I love community management and sincere social media marketing. That’s something I actually set out to do (or rather: realized it was perfect when i found myself accidentally standing in it). I spoke last week on a panel about Online Promotion for Artists and turned into a giddy 5-year-old, so excited to be able tell people how to make the Internet do more wonderful things for them. I can talk for hours about this stuff. (And a lot of people have figured out that I’m secretly a much cheaper consultant than I let on to be — all you have to do is buy me dinner and I’ll brainstorm on your project with you for two hours.)

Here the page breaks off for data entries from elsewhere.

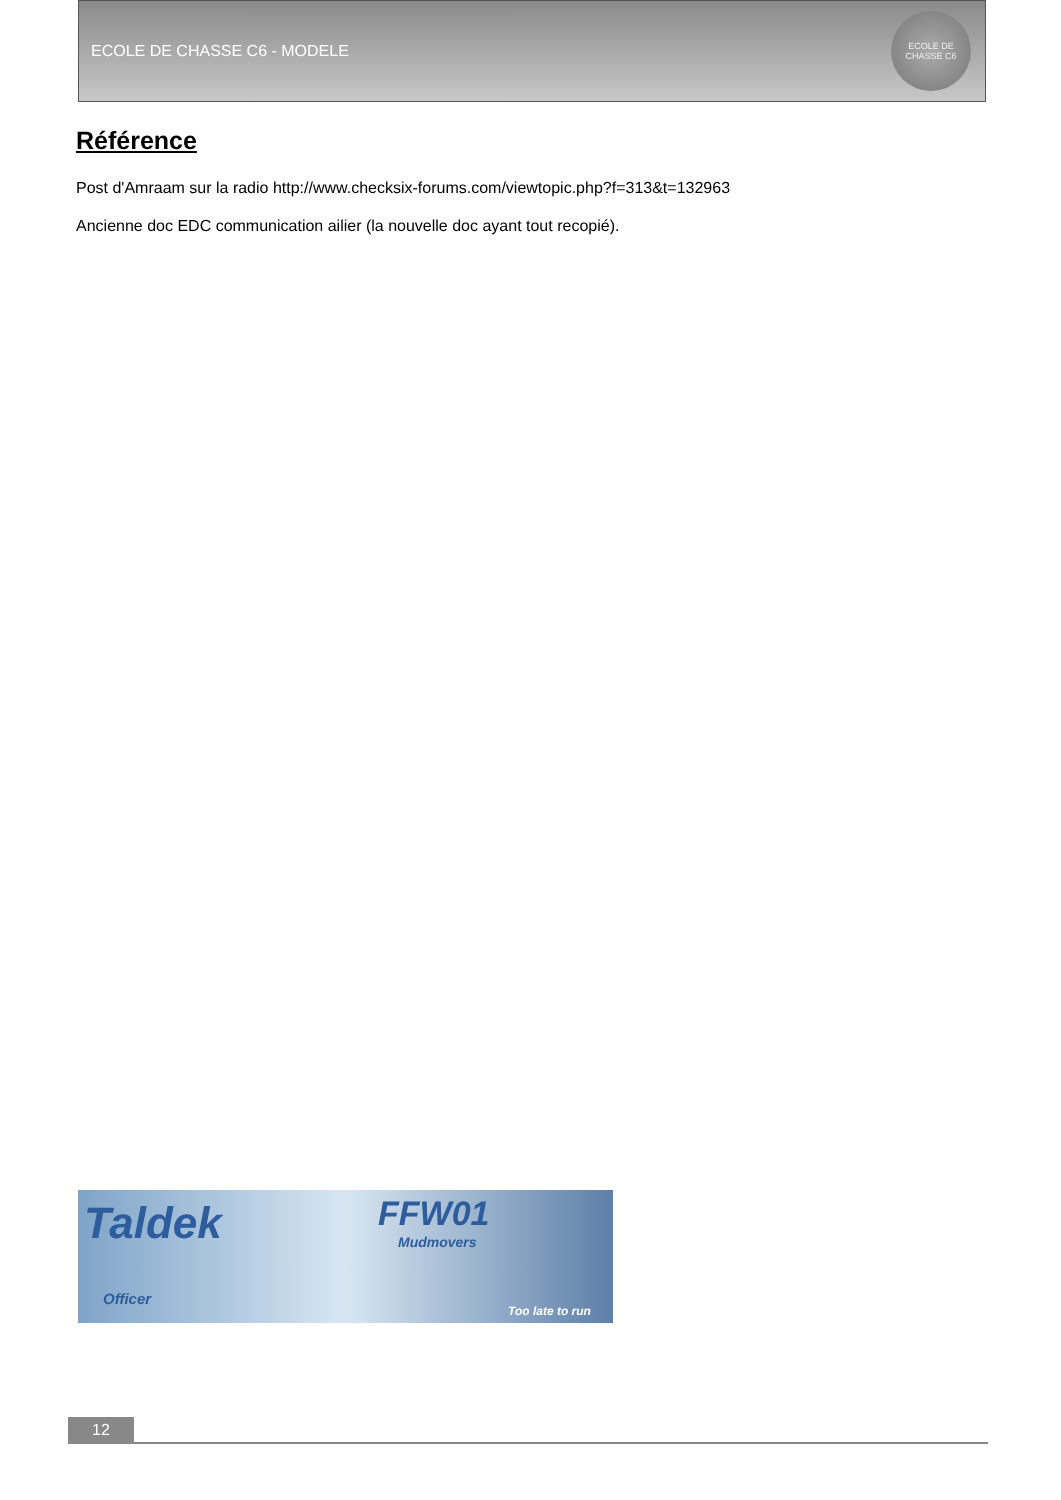ECOLE DE CHASSE C6 - MODELE
ECOLE DE CHASSE C6
Référence
Post d'Amraam sur la radio http://www.checksix-forums.com/viewtopic.php?f=313&t=132963
Ancienne doc EDC communication ailier (la nouvelle doc ayant tout recopié).
Taldek FFW01
Mudmovers
Officer
Too late to run
12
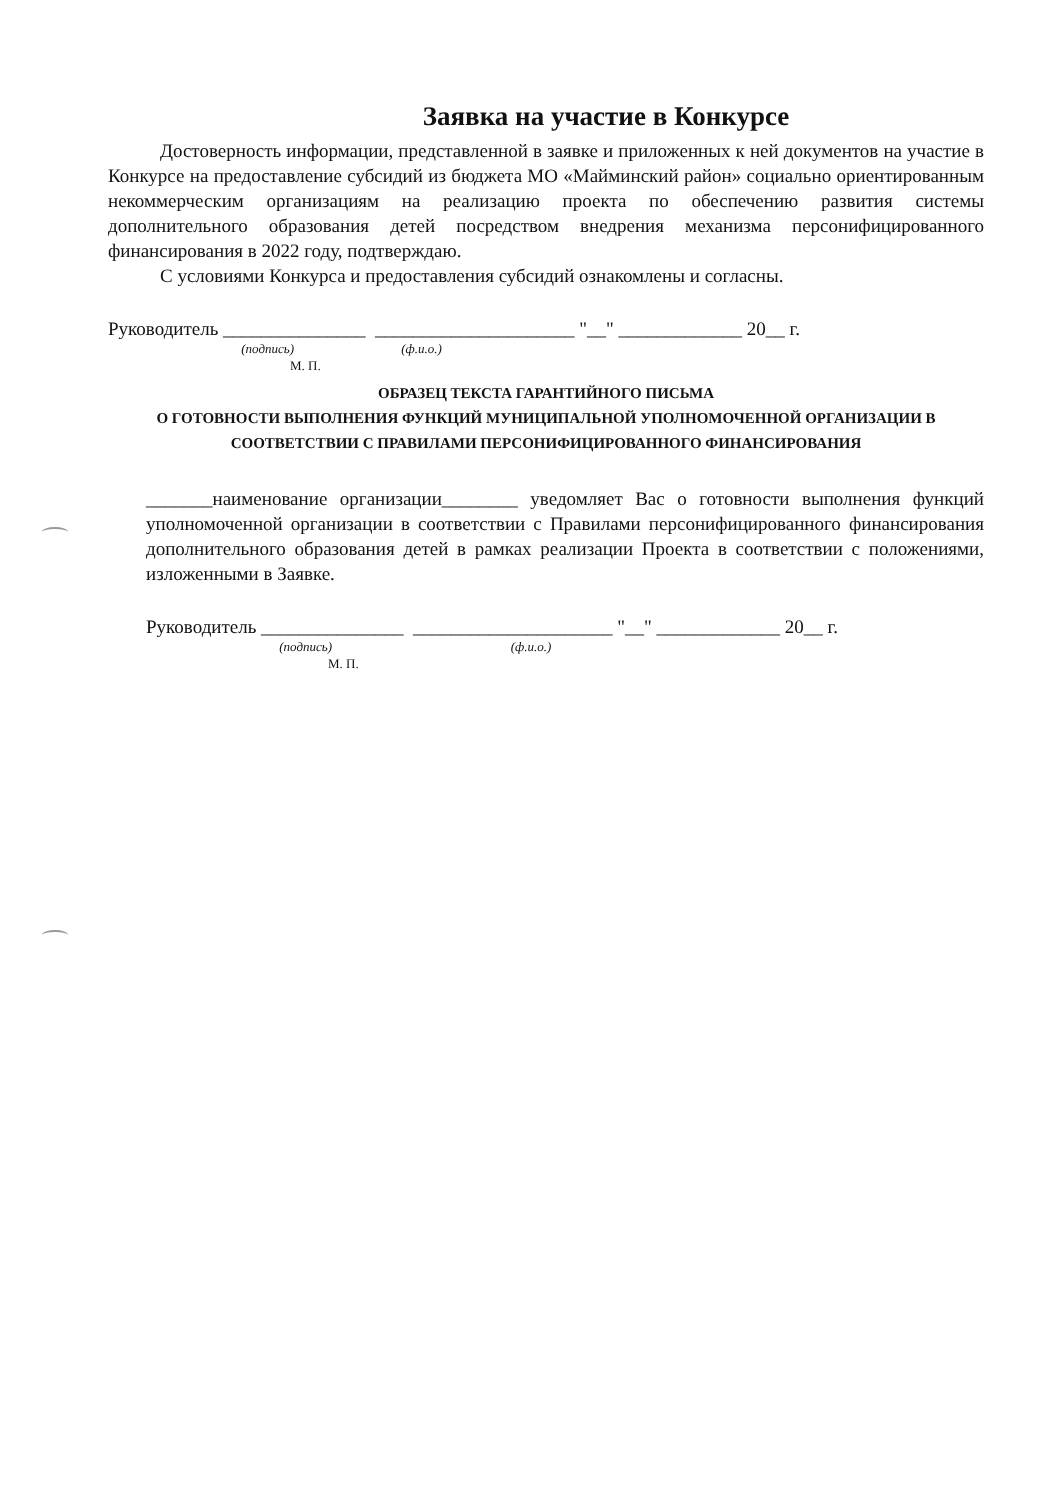Заявка на участие в Конкурсе
Достоверность информации, представленной в заявке и приложенных к ней документов на участие в Конкурсе на предоставление субсидий из бюджета МО «Майминский район» социально ориентированным некоммерческим организациям на реализацию проекта по обеспечению развития системы дополнительного образования детей посредством внедрения механизма персонифицированного финансирования в 2022 году, подтверждаю.
С условиями Конкурса и предоставления субсидий ознакомлены и согласны.
Руководитель _______________ _____________________ "__" _____________ 20__ г.
(подпись) (ф.и.о.)
М. П.
ОБРАЗЕЦ ТЕКСТА ГАРАНТИЙНОГО ПИСЬМА
О ГОТОВНОСТИ ВЫПОЛНЕНИЯ ФУНКЦИЙ МУНИЦИПАЛЬНОЙ УПОЛНОМОЧЕННОЙ ОРГАНИЗАЦИИ В СООТВЕТСТВИИ С ПРАВИЛАМИ ПЕРСОНИФИЦИРОВАННОГО ФИНАНСИРОВАНИЯ
_______наименование организации________ уведомляет Вас о готовности выполнения функций уполномоченной организации в соответствии с Правилами персонифицированного финансирования дополнительного образования детей в рамках реализации Проекта в соответствии с положениями, изложенными в Заявке.
Руководитель _______________ _____________________ "__" _____________ 20__ г.
(подпись) (ф.и.о.)
М. П.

But I don’t talk about it — at least not so much online. Unlike with genderqueerness, the blogosphere is saturated with pundits on this stuff. And honestly? I don’t like most of them. There’s a lot of superficial manipulation going on in social media right now, and I don’t like carrying that reputation by association. I’ve started adding wincing disclaimers to my self-description when I tell people I’m a social media consultant. (“Well, sort of. I’m the good kind. I mean…”) I’m no longer quite so proud of something I’m still completely in love with.

You see my dilemma.

More truth: I’m taking this situation very seriously this summer. I’ve given my primary gig notice that I plan on repositioning myself come September. That might mean doing the same job with a new perspective. Or it might mean a different job within the same organization (the creative freedom we have there is hard to match). Or it mean something completely different.

Three months seems like long enough to be able to figure it out.

Wanna help? Maybe we could get coffee soon?